On August 24, 1854, Grossmann met with Deindoerfer at his log cabin in St. Sebald along with professor Sigmund Fitschel from Nürnberg and Micheal Schüller (who was ordained at the meeting). Together these four established the Evangelical Lutheran Synod of Iowa. Grossmann served as president of the Iowa Synod from 1854 through 1893.

Grossmann established synod headquarters in Dubuque and quickly backed the work of establishing congregations for the newly arriving German immigrants to Iowa. He was instrumental in the founding of St. John's Lutheran in Dubuque. Another early enterprise was in Sherrill, Iowa, where he purchased 80 acre of land with Bavarian immigrants Georg and Heinrich Vogel from Hof, Bavaria, in 1855 in order to establish a school and church. This became St. Matthew's Lutheran, where the original Wartburg Seminary bell sent by Löhe from Germany and first used in Saginaw has been housed since Easter 1869.

The cost of keeping the seminary going in Dubuque became prohibitive and in July 1857, Grossmann left Dubuque.

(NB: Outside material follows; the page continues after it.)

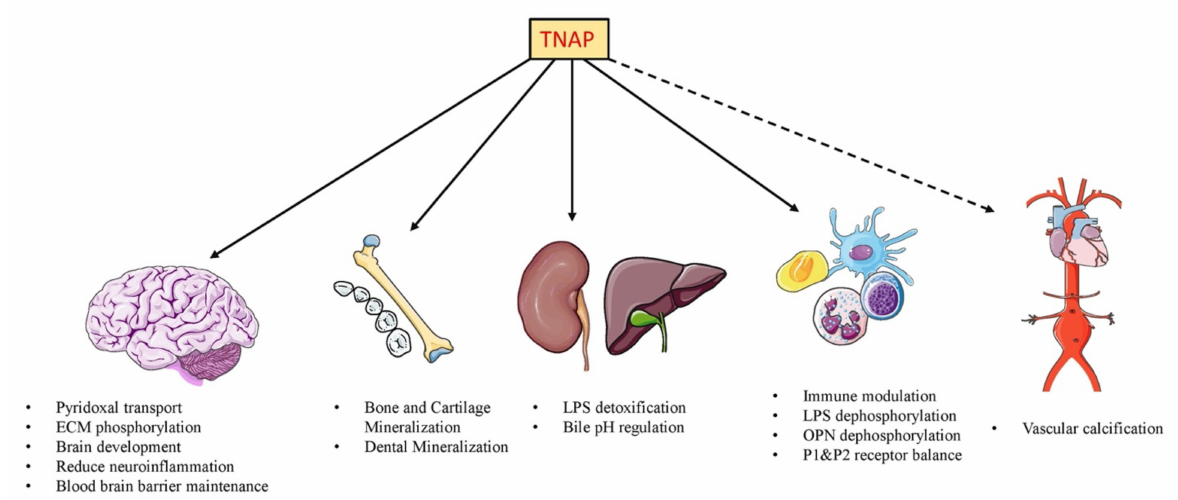
Figure 5. Diagrammatic representation of the central role of TNAP in our body exhibiting mineralization and non- mineralization functions. Dotted arrow indicates its pathological role. The components in this figure were modified from Servier Medical Art, licensed under a Creative Common Attribution 3.0 Generic License (http://smart.servier.com, accessed on 1 August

He relocated the seminary to Clayton County, where the teachers and seminarians could more cost-effectively incorporate self-provision into their education. It was in the wooded areas of Clayton County that Grossmann named the seminary "Wartburg" because it reminded him of the area around the Wartburg castle in Germany where Martin Luther had been hidden during the early Reformation.

In 1878, Grossmann moved to Andrew, Iowa, to train teachers. The following year (1879) both he and the school moved to Waverly, Iowa. In 1885, this school was combined with Wartburg Seminary, which had been operated in Mendota, Illinois. Grossmann remained in Waverly as president of the seminary until his retirement due to health in 1894. He died in Waverly in 1897 and is buried there in Harlington Cemetery.

==Publications==

In 1895 Grossmann published Die Christliche Gemeindeschule: Ein Kurzer Wegweiser für Anfänger im Schulamte (English: The Christian Community School: A short guide for beginners in school administration).

==Legacy==
Today Wartburg College is a four-year liberal arts college of the Evangelical Lutheran Church in America. Grossmann Hall at Wartburg College is named in his memory. The Franklin I. and Irene List Saemann Foundation was founded by Grossmann's granddaughter, Irene List Saemann, to support Wartburg College.